*** DATASET SECTION Section Begins ***
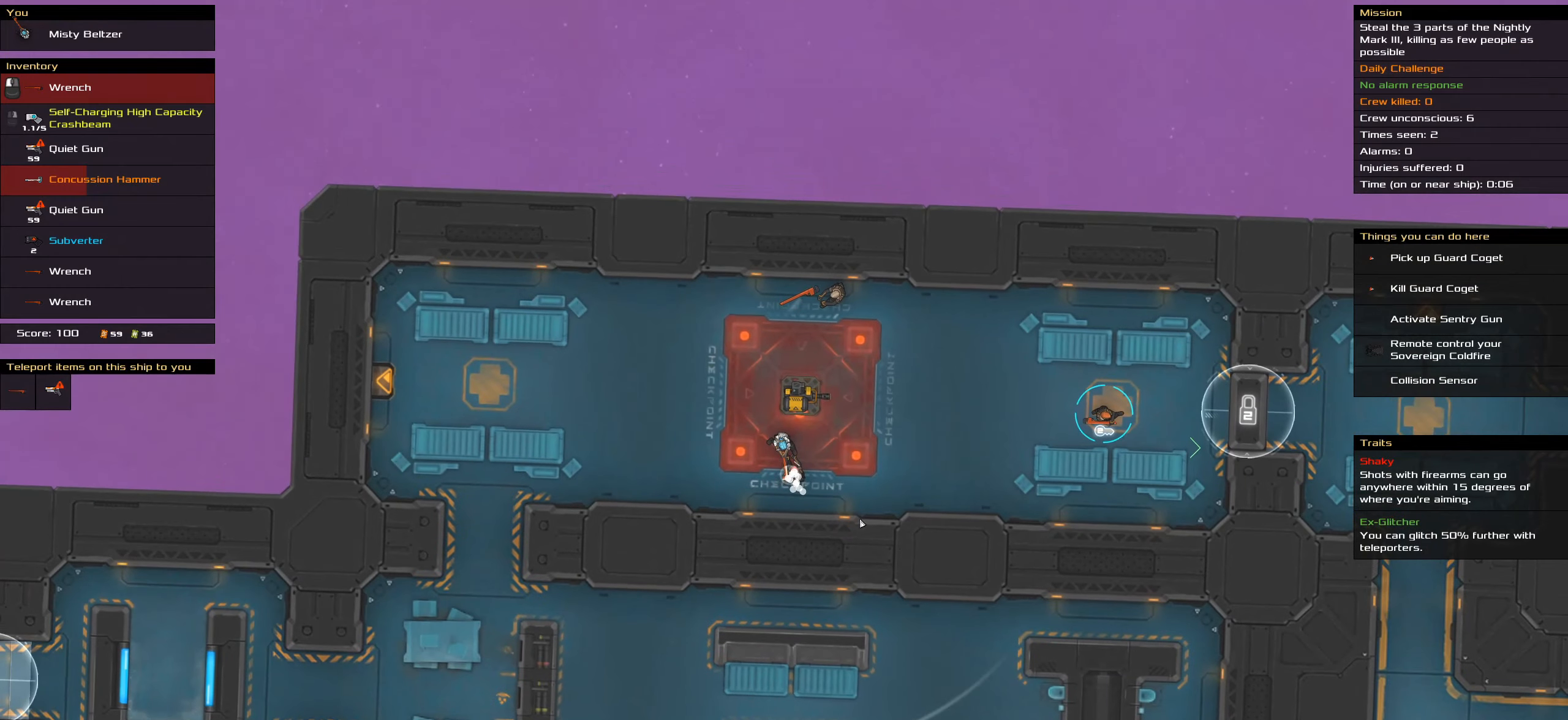
{"keys": ["caps_lock"], "mouse": [], "events": []}
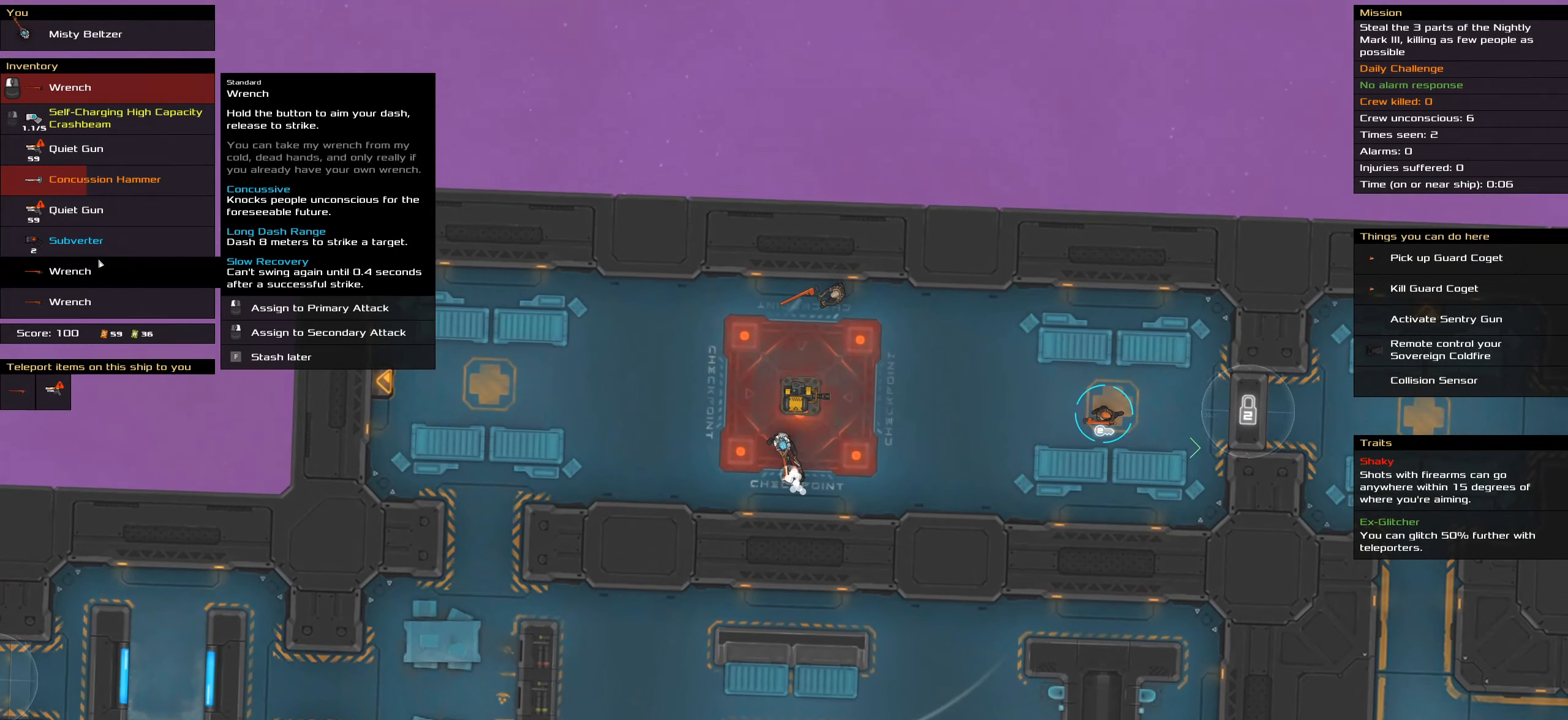
{"keys": ["caps_lock"], "mouse": ["left"], "events": [[433, "mouse_left", "down"]]}
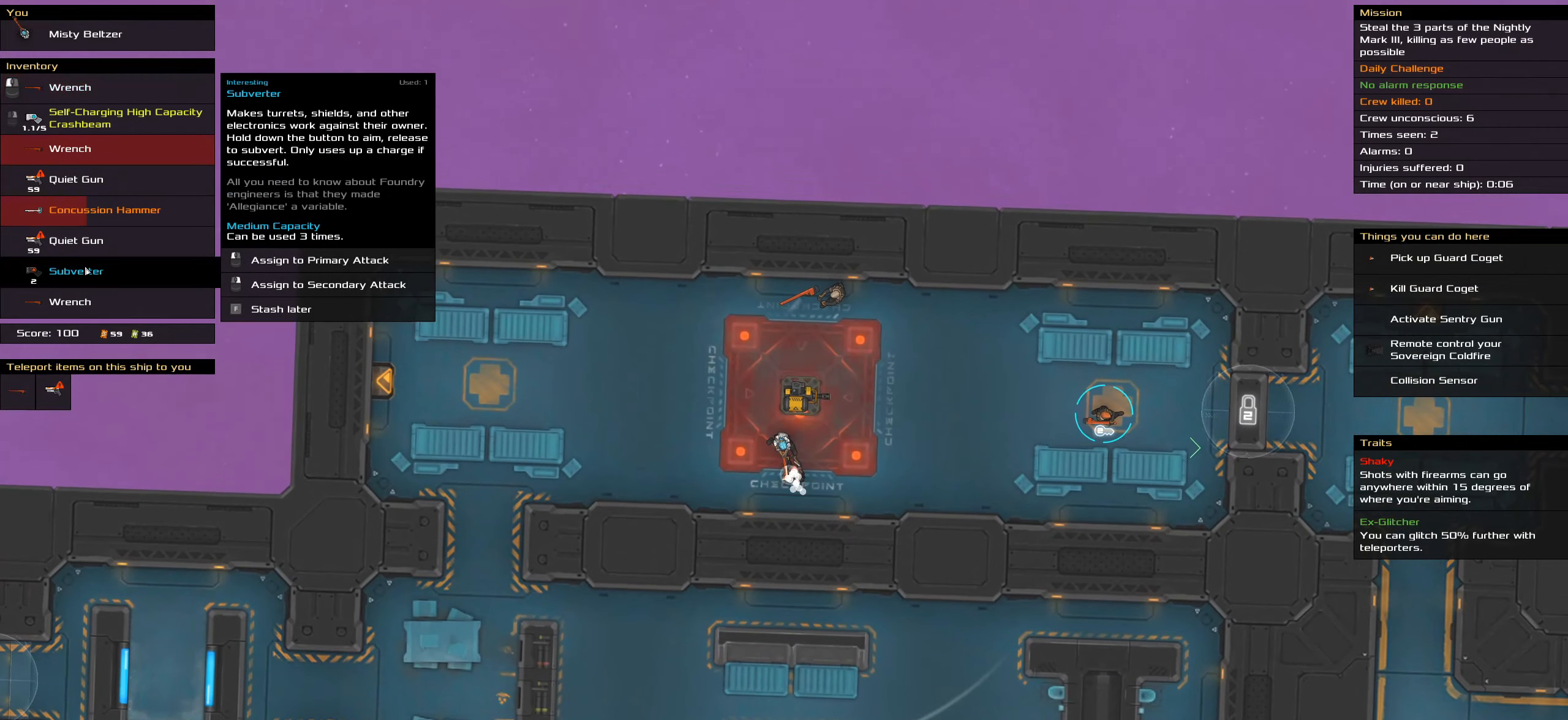
{"keys": ["caps_lock"], "mouse": [], "events": [[33, "mouse_left", "up"]]}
*** DATASET SECTION Section Ends ***
__PROBLEM REQUIREMENTS__
When you copy the listing, keep every line exactly as it is but leave out all images.

__RESPONSE TO THIS TASK__
{"keys": ["caps_lock"], "mouse": [], "events": []}
{"keys": ["caps_lock"], "mouse": ["left"], "events": [[433, "mouse_left", "down"]]}
{"keys": ["caps_lock"], "mouse": [], "events": [[33, "mouse_left", "up"]]}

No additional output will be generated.